Lab Faculty Co-Director, Ryan Calo, testified before the U.S. Senate Committee on Commerce, Science, and Transportation at a hearing exploring augmented reality. Watch the hearing here and read his testimony below.
“Chairman Thune, Ranking Member Nelson, and Members of the Committee, thank you for the opportunity to discuss the promise and perils of augmented reality.
Augmented reality (AR) refers to a mobile or embedded technology that senses, processes, and outputs data in real time, recognizes and tracks real-world objects, and provides contextual information by supplementing—or in some cases, replacing—human senses. AR differs from so-called virtual reality in that AR users continue to experience most of their physical environment. AR has many positive applications, from training tomorrow’s workforce, to empowering people with disabilities. But the technology also raises novel or acute policy concerns that companies and policymakers must address if AR is to be widely adopted and positively affect American society.

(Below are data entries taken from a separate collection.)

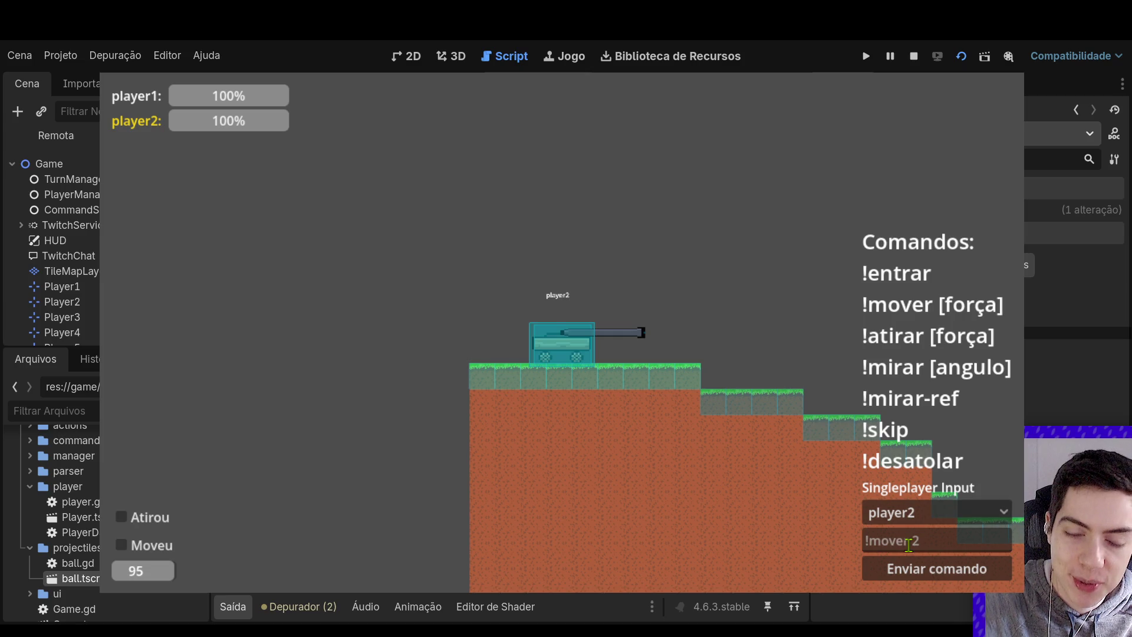
{"action": "left_click", "coordinate": [913, 522]}
{"action": "left_click", "coordinate": [914, 526]}
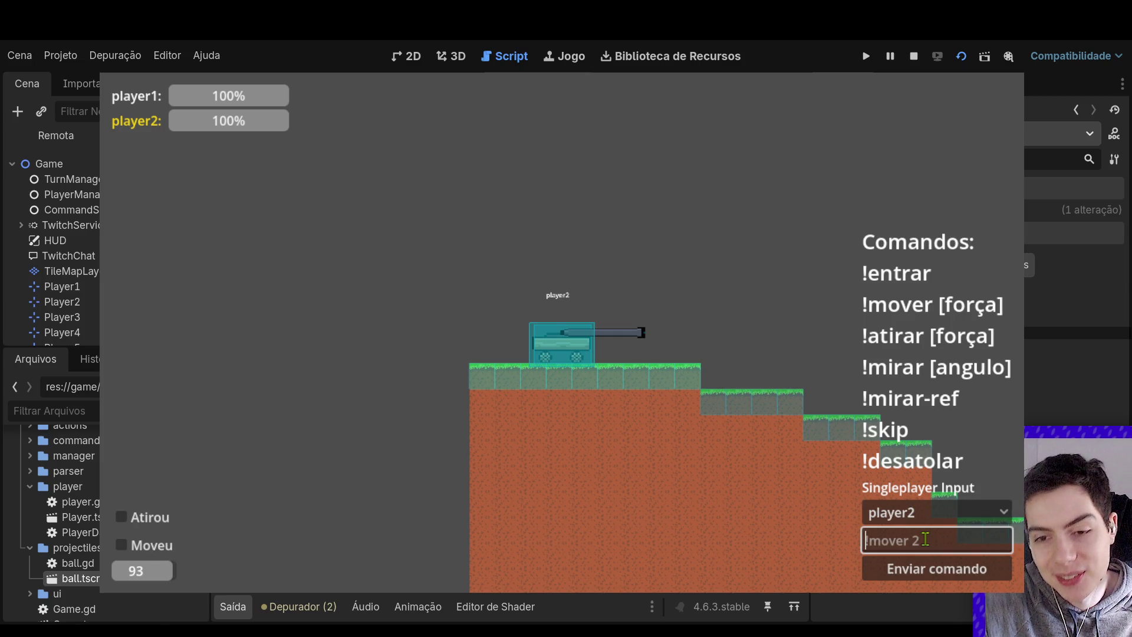
Fire a shot as player2 with '!atirar 150'
{"action": "type", "text": "!enta"}
{"action": "key", "text": "ctrl+a"}
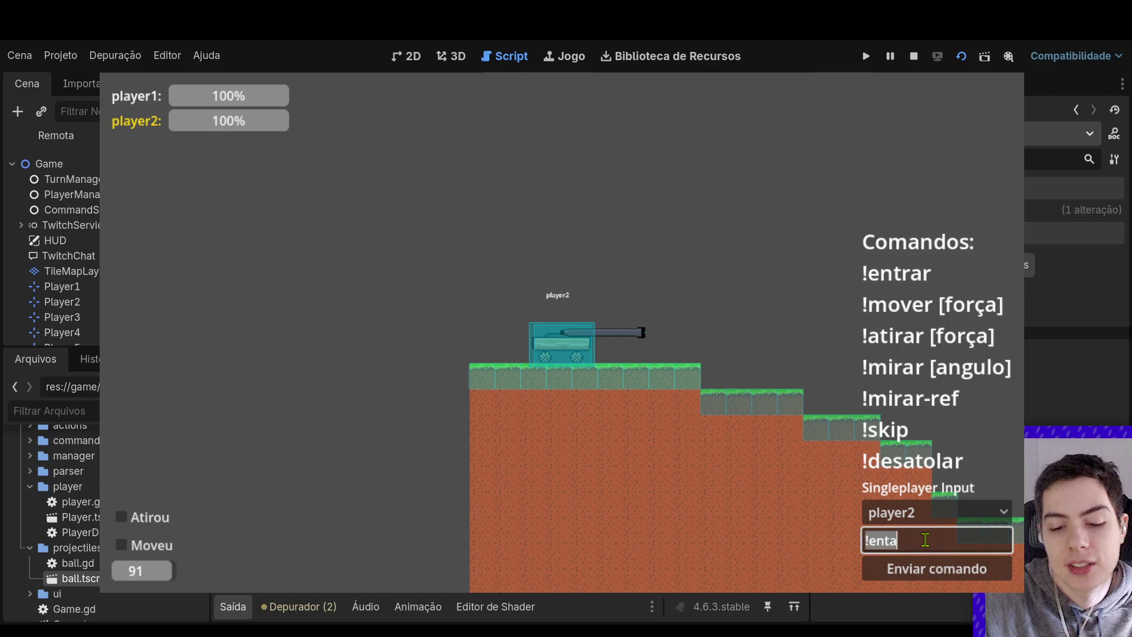
{"action": "key", "text": "BackSpace"}
{"action": "type", "text": "!atir"}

The UW Tech Policy Lab is a unique, interdisciplinary research unit at the University of Washington that aims to help policymakers develop wise and inclusive technology policy. We have studied AR and its impact on diverse populations and discuss our findings in detail in the appended whitepaper Augmented Reality: A Technology and Policy Primer.
Our research suggests that AR raises a variety of question of law and policy, including around privacy, free speech, and novel forms of distraction and discrimination. For example: Will the constant recording of a user’s environment give hackers, companies, and government unparalleled access to the bedroom, the boardroom, and other private spaces? Could the superimposition of information over reality render the AR user vulnerable or unsafe? And are there situations—such as job interviews—where knowing everything about an individual could result in discrimination or subject the AR user to legal liability? Industry must design AR products with these and many other questions in mind.
Thank you again for the interest in our research and the opportunity to appear before the Committee. I look forward to your questions.”